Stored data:
((
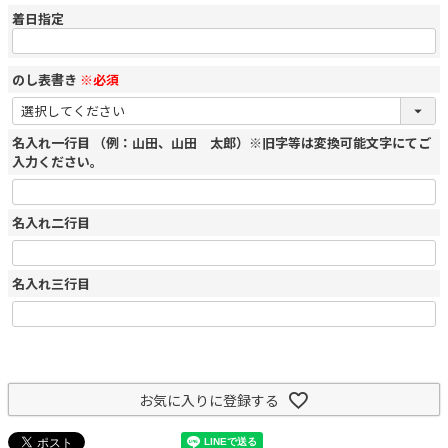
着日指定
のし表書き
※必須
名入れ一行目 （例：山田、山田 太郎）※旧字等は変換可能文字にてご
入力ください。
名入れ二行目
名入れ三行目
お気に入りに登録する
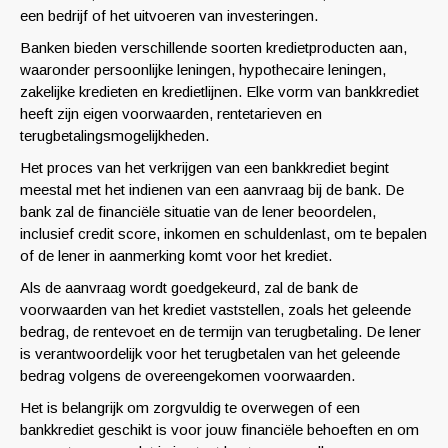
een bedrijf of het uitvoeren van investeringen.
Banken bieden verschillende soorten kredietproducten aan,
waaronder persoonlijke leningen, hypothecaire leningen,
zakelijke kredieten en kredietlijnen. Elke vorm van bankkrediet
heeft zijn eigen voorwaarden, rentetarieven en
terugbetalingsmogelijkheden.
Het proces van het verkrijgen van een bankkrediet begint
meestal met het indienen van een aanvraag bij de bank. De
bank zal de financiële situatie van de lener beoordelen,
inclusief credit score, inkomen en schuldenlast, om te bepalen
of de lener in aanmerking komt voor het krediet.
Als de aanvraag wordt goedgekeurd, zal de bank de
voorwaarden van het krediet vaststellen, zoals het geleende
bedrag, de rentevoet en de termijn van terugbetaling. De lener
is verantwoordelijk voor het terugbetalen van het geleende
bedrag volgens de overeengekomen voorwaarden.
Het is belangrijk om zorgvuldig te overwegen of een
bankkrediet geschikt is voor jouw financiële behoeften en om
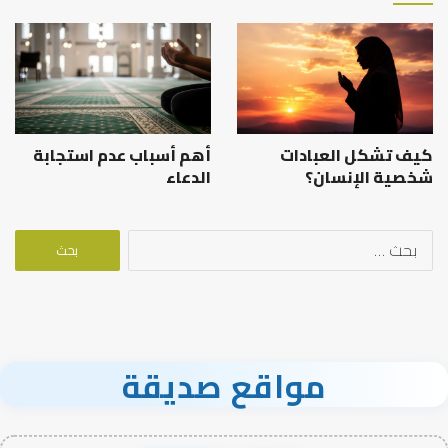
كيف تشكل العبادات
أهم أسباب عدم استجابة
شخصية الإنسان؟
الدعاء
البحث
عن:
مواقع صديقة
))
* Task to complete: Show every line of the data in which the word "bedrag" appears.

* Solved problem:
bedrag, de rentevoet en de termijn van terugbetaling. De lener
bedrag volgens de overeengekomen voorwaarden.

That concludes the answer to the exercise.